Dans l'ombre de San Francisco - Woman on the Run, Norman Foster (1950)

Un soir, Frank Johnson assiste en promenant son chien au meurtre d'un homme. Témoin clé pour la police comme pour l'assassin, il s'enfuit pris de panique laissant même sa femme Eleanor sans nouvelle. Celle-ci ne parait pas spécialement bouleversée, leur mariage battant de l'aile depuis un moment. Avec l'aide du reporter Dan Leggett, Eleanor va cependant se mettre à la recherche de son mari et découvrir de nouvelles facettes de sa personnalité pendant l'enquête.

Woman on the run est un remarquable film noir de série B, brillant par son scénario imprévisible et son esthétique. Au premier abord, il semble mélanger le film criminel et le récit de fugitif façon Les 39 marches. Témoin malheureux d’un règlement de compte entre gangsters alors qu’il promenait son chien, Frank (Ross Elliott) ne devient certes pas le suspect, mais la cible du coupable dont il a vu le visage - mais pas le spectateur. Une situation intolérable qui va le pousser à prendre la fuite et être traqué à la fois par la police et l’assassin. Dès lors Frank brille par son absence à l’écran tout en étant omniprésent dans les pensées des autres protagonistes, en premier lieu son épouse Eleanor (Ann Sheridan). On aura compris que le couple bat de l’aile à travers la mélancolie avec laquelle Frank dit aux policiers qu’il est marié, puis la désinvolture affichée par Eleanor face à la disparition de son époux. Le passé bohème du couple (il est peintre et elle fut son modèle) révèle ce qui les a unis puis éloigné, notamment avec les peintures de Frank affichant les lieux où ils ont vécu en contrepoint du modeste meublé où ils vivent désormais et l’existence médiocre qu’ils mènent. On saisit que ce lien distendu vient en grande partie d’Eleanor.

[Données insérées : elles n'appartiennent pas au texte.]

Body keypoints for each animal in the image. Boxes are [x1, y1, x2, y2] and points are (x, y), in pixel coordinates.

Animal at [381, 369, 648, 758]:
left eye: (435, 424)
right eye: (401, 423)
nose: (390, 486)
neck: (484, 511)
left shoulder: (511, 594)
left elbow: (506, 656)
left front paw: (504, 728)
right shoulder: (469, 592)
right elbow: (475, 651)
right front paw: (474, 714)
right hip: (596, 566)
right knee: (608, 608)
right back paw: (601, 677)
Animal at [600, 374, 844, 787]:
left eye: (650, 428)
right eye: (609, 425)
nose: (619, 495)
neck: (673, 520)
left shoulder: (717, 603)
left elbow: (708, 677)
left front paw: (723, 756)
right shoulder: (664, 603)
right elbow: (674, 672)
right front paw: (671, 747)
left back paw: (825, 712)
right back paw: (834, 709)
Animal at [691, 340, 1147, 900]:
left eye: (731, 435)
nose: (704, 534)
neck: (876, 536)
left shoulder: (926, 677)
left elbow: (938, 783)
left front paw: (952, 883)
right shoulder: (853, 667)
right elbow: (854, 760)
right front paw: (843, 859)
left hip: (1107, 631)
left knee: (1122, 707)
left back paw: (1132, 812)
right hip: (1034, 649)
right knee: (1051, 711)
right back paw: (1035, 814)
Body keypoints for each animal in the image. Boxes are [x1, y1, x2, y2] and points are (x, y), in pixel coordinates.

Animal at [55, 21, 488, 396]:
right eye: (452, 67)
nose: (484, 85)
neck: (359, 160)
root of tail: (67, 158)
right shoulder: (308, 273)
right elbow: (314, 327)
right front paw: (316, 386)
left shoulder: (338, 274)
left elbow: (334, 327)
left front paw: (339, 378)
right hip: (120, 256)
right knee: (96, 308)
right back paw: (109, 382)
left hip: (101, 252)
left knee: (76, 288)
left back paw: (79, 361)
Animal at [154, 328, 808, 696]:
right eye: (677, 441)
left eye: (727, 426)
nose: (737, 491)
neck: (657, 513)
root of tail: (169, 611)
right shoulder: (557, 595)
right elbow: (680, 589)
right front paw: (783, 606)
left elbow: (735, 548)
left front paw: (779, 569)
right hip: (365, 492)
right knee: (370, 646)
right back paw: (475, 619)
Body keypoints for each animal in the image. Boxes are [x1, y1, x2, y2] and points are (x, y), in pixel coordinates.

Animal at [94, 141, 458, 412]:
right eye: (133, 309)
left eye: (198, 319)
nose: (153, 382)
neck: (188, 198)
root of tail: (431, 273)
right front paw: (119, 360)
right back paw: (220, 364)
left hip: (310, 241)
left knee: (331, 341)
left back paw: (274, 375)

La quête de l’époux repose ainsi sur les motifs de suspense concrets de la trame policière, mais aussi sur une facette plus intime où en cherchant Frank dans la ville, Eleanor réapprend à le connaître, le découvre sous un nouveau jour. Le fossé entre eux s’exprime par l’énigme que Frank laisse à Eleanor pour le retrouver et relevant d’un souvenir commun, mais que Eleanor par la distance prise sur son mariage ne parvient pas à retrouver dans sa mémoire. A ce pur McGuffin s’ajoute l’exploration des lieux favoris de Frank dans la ville, la rencontre avec ses amis, collègues vantant ses mérites et faisant comprendre qu’elle n’a jamais su juger son homme à sa juste valeur. En contrepoint mettant la puce à l’oreille, Eleanor est aidée dans ses recherches par un reporter (Dennis O'Keefe) dont le bagout et l’allure imposante en font l’opposé de la nature plus vulnérable de son mari. Le flirt larvé s’instaurant entre eux montre ainsi implicitement l’impasse intime et dramatique dans laquelle se trouve l’héroïne. Ann Sheridan est formidable, parvenant à porter l’urgence du récit à suspense, mais offrant aussi un beau portrait de femme repentante se redécouvrant amoureuse.

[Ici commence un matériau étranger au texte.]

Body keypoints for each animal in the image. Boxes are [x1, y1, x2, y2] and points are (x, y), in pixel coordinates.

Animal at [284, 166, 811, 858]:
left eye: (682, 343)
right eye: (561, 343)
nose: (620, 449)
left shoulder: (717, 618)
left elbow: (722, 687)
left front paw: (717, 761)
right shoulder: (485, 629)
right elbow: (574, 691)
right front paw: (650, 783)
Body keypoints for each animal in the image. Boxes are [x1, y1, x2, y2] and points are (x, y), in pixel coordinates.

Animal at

Norman Foster instaure une atmosphère stylisée, oppressante et expressionniste dans les purs moments de film noir dont il tire des morceaux de bravoure assez mémorables. La scène d’ouverture est un aussi glaçant qu’électrisant instantané de violence, et la séquence finale au sein du parc d’attraction avec son montage alterné entre la grande roue et une tentative de meurtre impose une tension au cordeau. Parallèlement, le film offre dans les scènes de jour une exploration quasi documentaire de la ville de San Francisco dont on traverse de multiples environnements, dont on côtoie la mixité ethnique comme rarement auparavant et ce sans la moindre caricature. D’ailleurs le surgissement de la violence dans ces moments est à la fois plus discret mais encore plus effrayant sans le vernis maniéré du film noir, notamment la mort de cette danseuse chinoise en ellipse.

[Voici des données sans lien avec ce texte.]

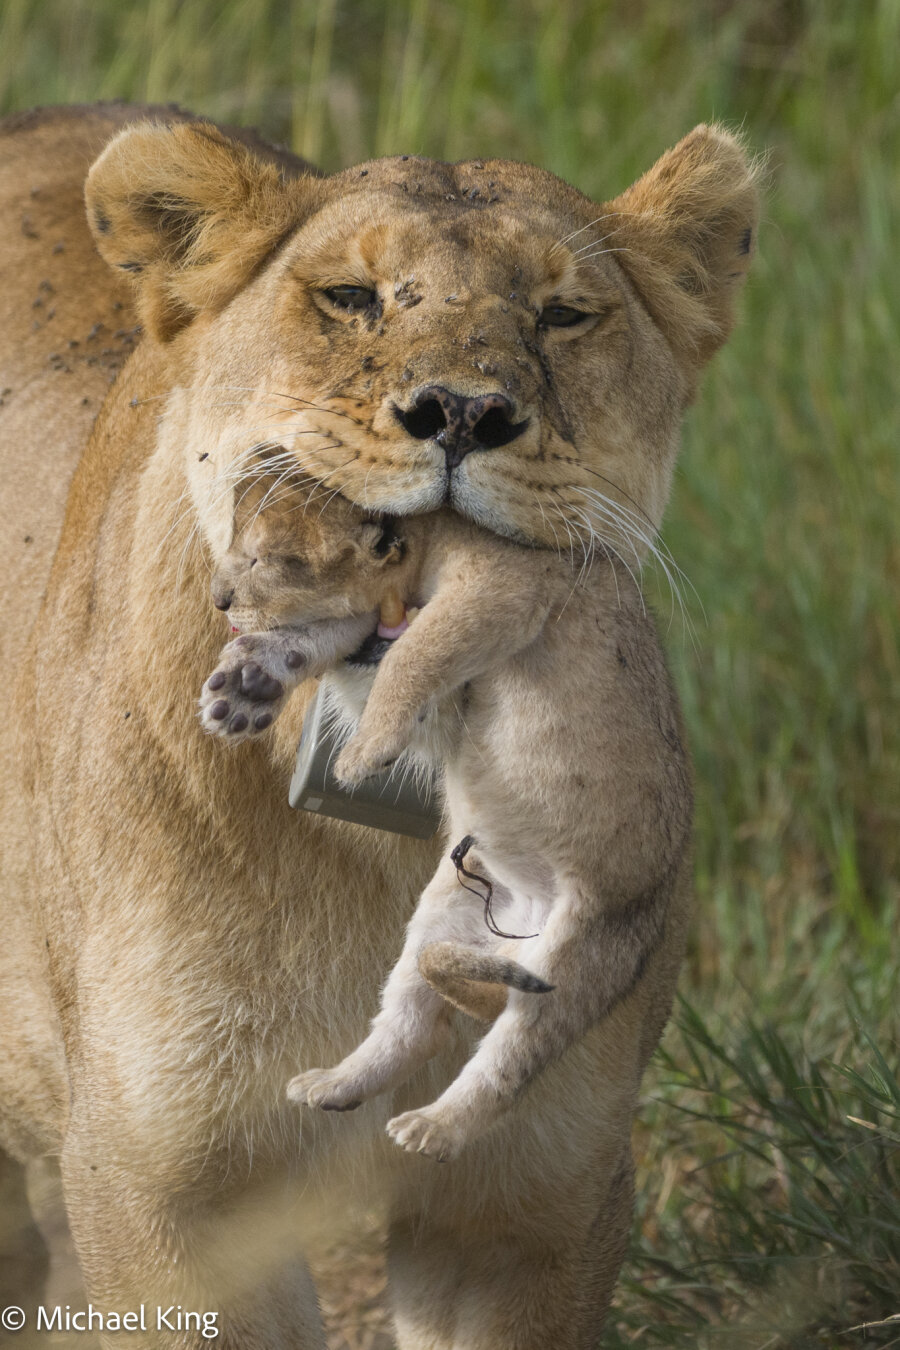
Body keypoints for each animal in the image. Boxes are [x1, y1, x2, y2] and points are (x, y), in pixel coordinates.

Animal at [0, 102, 756, 1347]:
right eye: (350, 298)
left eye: (564, 314)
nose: (463, 412)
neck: (385, 829)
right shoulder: (162, 1194)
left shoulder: (536, 1196)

Norman Foster coche toutes les bonnes cases, maniant le suspense Hitchcockien en n'articulant pas la tension sur la révélation de l’identité du meurtrier mais l’attente de ses agissements une fois percé à jour. Il use comme évoqué plus haut des motifs stylistiques du film noir des années 40, mais travaille aussi le réalisme urbain introduit dans le polar des années 50 comme dans les productions de la Fox. Tout cela réunit donne un film noir à l’équilibre idéal entre tension et émotion sincère, prenant de bout en bout.